Drawing the close of the year means that award season is upon us. The MacArthur Genius Grant winners were revealed last week, Toronto Film Festival, London BFI Film Festival and the Turner Prize nominations have all been going on over the past two weeks. Now it's the turn of the National Book Awards in the USA, and this year's nominations across all the awards have a distinctly sombre tone.

The awards, funded and administered by the National Book Foundation, includes categories for fiction, non-fiction, poetry and children's literature, plus two special awards for outstanding lifetime service to literature, and distinguished lifetime contribution to literature. This year's recipients for the the latter two awards will be Arthur O. Sulzberger Jr and Novelist Elmore Leonard respectively (Washington Post).

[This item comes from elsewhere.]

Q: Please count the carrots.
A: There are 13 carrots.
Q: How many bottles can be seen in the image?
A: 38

This year's nominations for fiction are: Dave Eggers (A Hologram for the King), Junot Diaz (This is, How You Lose Her), Louise Erdrich (The Round House), Kevin Powers (The Yellow Bird), and Ben Fountain (Billy Lynn’s Long Half-Time Walk).

The non-fiction nominees are: Anne Applebaum (Iron Curtain: The Crushing of Eastern Europe 1945-1956), Domingo Martinez (The Boy Kings of Texas), Robert Caro (The Passage of Power), Katherine Boo (Behind the Beautiful Forevers), Anthony Shadid (House of Stone).

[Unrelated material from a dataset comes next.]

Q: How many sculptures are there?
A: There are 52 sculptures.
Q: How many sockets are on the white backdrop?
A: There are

The poetry nominees are: David Ferry (Bewilderment: New Poems and Translations), Cynthia Huntington (Heavenly Bodies), Tim Seibles (Fast Animal), Alan Shapiro (Night of the Republic), Susan Wheeler (Meme).

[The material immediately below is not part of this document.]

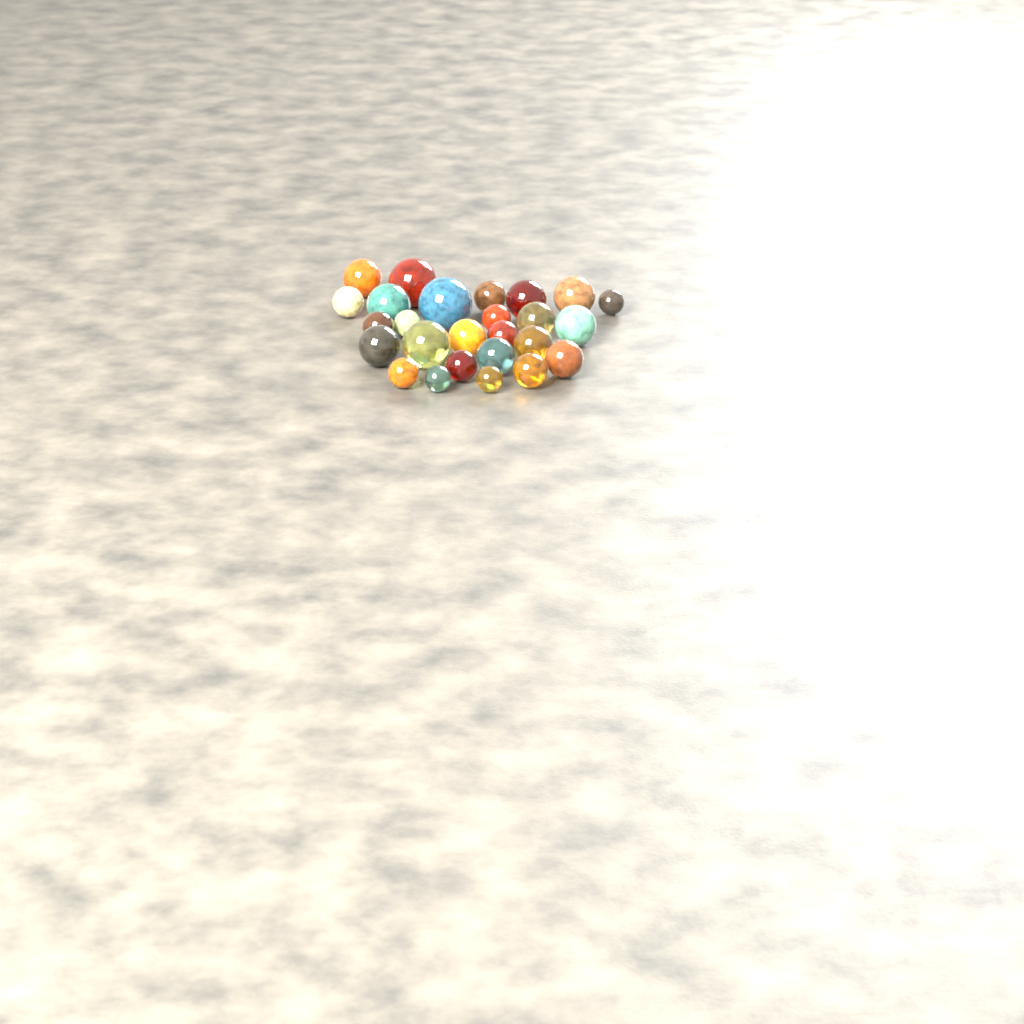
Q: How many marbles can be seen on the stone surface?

And, finally, for young people's literature the nominations are for: William Alexander (Goblin Secrets), Carrie Arcos (Out of Reach), Patricia McCormick (Never Fall Down), Eliot Schrefer (Endangered), and Steve Sheinkin (Bomb: The Race to Build — and Steal — the World’s Most Dangerous Weapons).

The adult fiction category has a strong slant on Iraq and the middle east, with three of the five nominations set there with the exception of The Round House and Junot Diaz's This is How You Lose Her. Diaz's entrance into the literary world was somewhat of an explosion, winning the Pulitzer Prize for Fiction in 2008 with his debut novel, “The Brief Wondrous Life of Oscar Wao” and having just won the MacArthur Genius Grant, 2012 is shaping up to be pretty good for the Dominican/American writer as well.

The young people's literature category covers all range of deep dark depths including drug addiction, child soldiers, the Congolese civil war and atomic bombs in WWII. No light reading for our youth, it seems.

All the above finalists will receive $1000 but the winners, to be announced on November 14th, for each category will win a $10,000 prize.